▶ _TEXT PROVIDED_
_ _ _ _ _ _ _

LEAD — Watching ski instructor Deb Tinker with a student, her care and expertise are obvious. She brings a feeling of comfort and trust, both of which are elementary in any teacher and student relationship. But for her visually or physically challenged students, it is crucial.

That trust was evident this week as she guided Sherry Defrancesco, a participant in the 2012 Black Hills Regional Ski For Light, held this week at Terry Peak Ski Area.

Defrancesco is totally blind, but she skied with ease at her instructor's side after learning some basics.

This is the third year Defrancesco and Tinker have skied together. The two have become good friends since first meeting in 2010.

Tinker has taught Ski For Light participants how to downhill ski since 1989. Prior to becoming a Ski For Light instructor, she volunteered in the downhill program for seven years.

She has taught professionally for 30 years, earning the trust of students who range in age from toddlers to senior

citizens.

Tinker was a ski instructor at Deer Mountain Ski Area in 1982 when she experienced her first Ski For Light. She had heard about the program from friends, but had never gotten involved before.

She has forever been thankful that longtime Ski For Light instructor Mark Albrecht, now deceased, invited her to the group's picnic that week.

Tinker has led both visually and physically impaired participants, and enjoys every minute of it, she said.

She still remembers all her students' names and even checks up on them once in awhile. Many of them have continued to ski.

Her first ever Ski For Light student, Troy Schenk continues to participate in the event every year, and took a run with her on Tuesday.

_ _ _ _ _ _ _

▶ _INFORMATION PROVIDED_
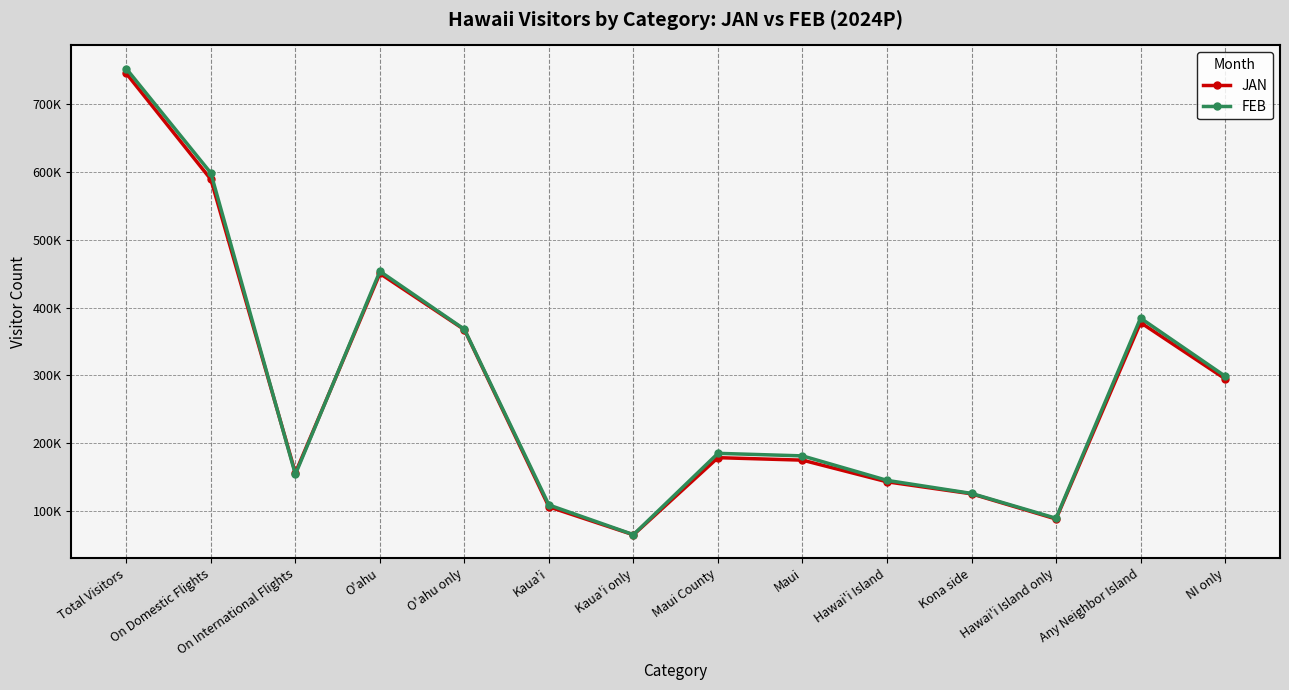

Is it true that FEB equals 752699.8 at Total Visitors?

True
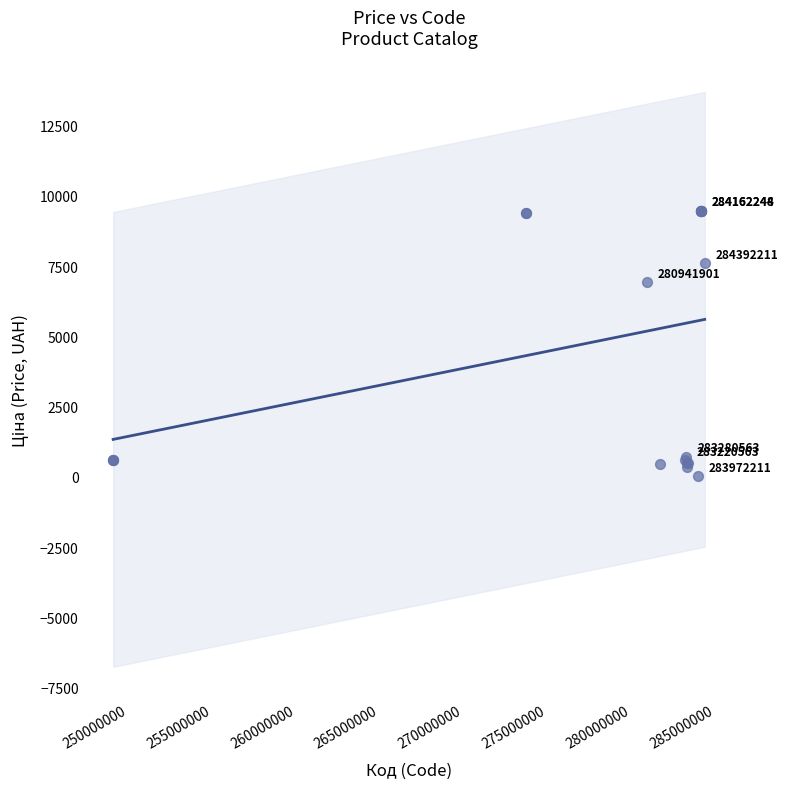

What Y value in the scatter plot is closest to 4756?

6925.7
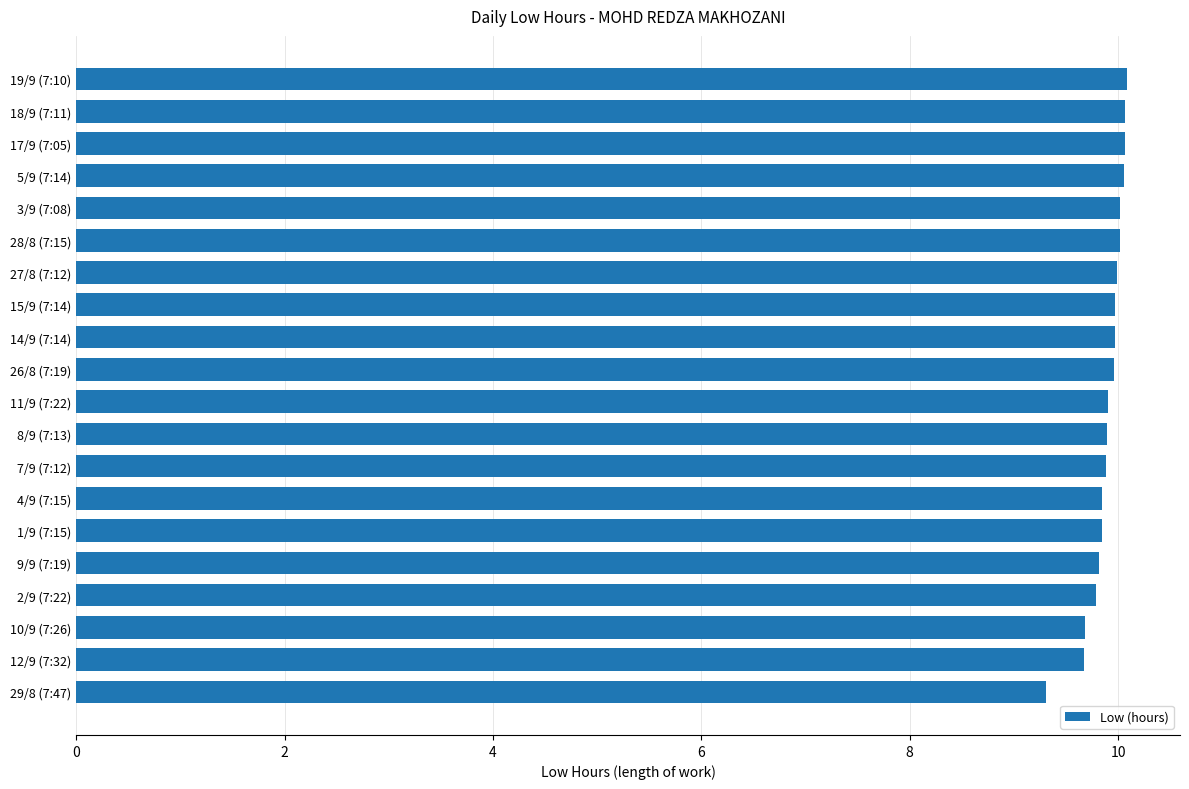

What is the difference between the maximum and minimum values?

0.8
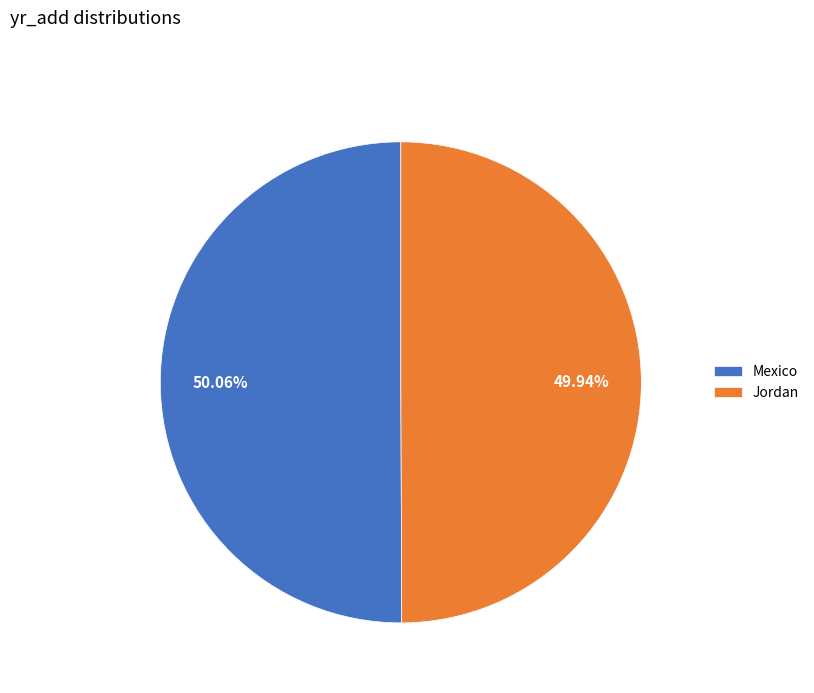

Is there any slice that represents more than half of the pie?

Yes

_ _ _ _ _ _ _

▶ _PROBLEM A_
In the article about the ski instructor, since what year has Deb Tinker taught Ski For Light participants to downhill ski?
▶ _PROBLEM B_
Pick up the article about ski instructor Deb Tinker after its final sentence and carry it on.

▶ _EXPECTED ANSWER A_
Since 1989.

▶ _EXPECTED ANSWER B_
“That was really fun because he was the first one I helped in 1989,” Tinker said.

She was especially pleased that Schenk, who is almost completely blind, now skies in front of her rather than beside or behind her. “He has his own equipment now and goes to some big ski areas. I think he really enjoys the sport,” she said.

Another student, Brianne Alley of Lead, also continued to ski after working with Tinker during the week-long event many years ago.

“I know that even after she left the hill, she kept skiing and has been on some ski trips to Colorado,” said Tinker.

Alley has cerebral palsy and was among some of Tinker's earliest Ski For Light students.

Tinker uses the same techniques with Ski For Light participants that she has always used to teach skiing, although she makes some adaptations based on the skill level and desires of each skier, she said.

Tinker incorporates three basic concepts in her teaching: visual, audible and tactile/kinesthetic. She relies on her students' response to the different techniques to determine their best style of learning and adapts accordingly.

For Ski For Light participants, one or more of those three senses may be missing, which increases the challenge. Some participants have skied in the past while others have never been on skis, which she also must take into consideration.

Regardless of how her students learn, at some point they all have to move to get to the bottom of the hill, Tinker laughed. “I want to get them to feel it in their feet and in parts of their body that are really moving the skis,” she said. “They need to learn how to direct the skis.”

For someone who is blind or physically impaired, that movement is especially scary and the most difficult to control, much like her other students. But she's right by their side the entire way to help them gain confidence in their own ability.

“A person who's blind doesn't have a visual sense of learning,” said Tinker. “But I still have to get them down to the foot part and how to control their skis.”

She said instructors teach visually impaired students with more physical contact to help them feel those sensations.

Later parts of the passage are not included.